When to use: Great for persistent connections like WebSockets or raw performance needs. When to use: Ideal for standard HTTP/REST traffic and API Gateway routing. When to use: Ideal for internal microservices or when using distributed clusters like Redis.

🛠️ Implementation Strategies

  • Handling Network Failures: The assumption that "the network is reliable" is a dangerous fallacy. Implement Timeouts to avoid hanging requests, and use Retries with Exponential Backoff and Jitter to safely handle transient failures without creating a "thundering herd" that overwhelms recovering services.
  • Ensuring Safe Retries: Because network retries can result in duplicate actions, design APIs to be Idempotent.
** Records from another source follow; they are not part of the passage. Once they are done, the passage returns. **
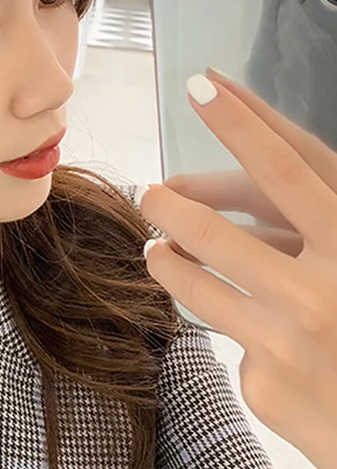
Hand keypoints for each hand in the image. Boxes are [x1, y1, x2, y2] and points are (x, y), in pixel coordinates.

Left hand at [137, 67, 336, 468]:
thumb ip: (311, 229)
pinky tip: (258, 343)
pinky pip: (226, 336)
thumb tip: (230, 197)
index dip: (240, 123)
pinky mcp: (265, 384)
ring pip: (194, 281)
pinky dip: (236, 329)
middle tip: (149, 192)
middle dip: (169, 205)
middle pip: (213, 230)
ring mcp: (288, 339)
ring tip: (158, 251)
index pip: (285, 169)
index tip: (201, 84)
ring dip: (166, 261)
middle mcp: (321, 289)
For write operations, require clients to pass an Idempotency Key so the server can guarantee the action is only processed once.
  • Preventing Cascading Failures: Use the Circuit Breaker pattern when calling external dependencies. If failures exceed a threshold, the circuit "trips" open to fail fast, reducing load on the struggling service and preventing the failure from consuming resources across your entire system.
  • Reducing Latency: Speed of light limitations mean geographic distance causes unavoidable latency. Use Content Delivery Networks (CDNs) to cache static assets at edge locations close to users. For dynamic data, use Regional Partitioning to co-locate users, services, and databases within the same geographic area.
  • Maintaining High Availability: Use load balancers configured with Health Checks to continuously monitor backend servers via TCP or HTTP. If a server crashes, the load balancer will automatically route traffic away from it to healthy nodes.

🧠 Interview Talk-Track

  • Key Insight: Do not over-engineer your communication protocols prematurely. Most systems should default to TCP and REST unless specific non-functional requirements dictate otherwise. You can earn strong signals by correctly anticipating failures and stating, "I am adding retries with exponential backoff and jitter to handle transient network faults".
  • Common Pitfall: Candidates frequently try to jump to specialized protocols like WebSockets, gRPC, or WebRTC just to sound impressive, which often alienates interviewers if the core system doesn't actually need them. For instance, proposing WebRTC for generic collaborative applications is usually a mistake, as WebRTC is highly complex and mostly reserved for video/audio conferencing.

Core Takeaway

Networking in HLD interviews is about choosing the simplest protocol that meets the requirements (usually HTTP/REST over TCP) and pairing it with robust failure handling mechanisms (Idempotency, Circuit Breakers, Exponential Backoff) and intelligent scaling (L4/L7 Load Balancing, CDNs) to create a resilient architecture.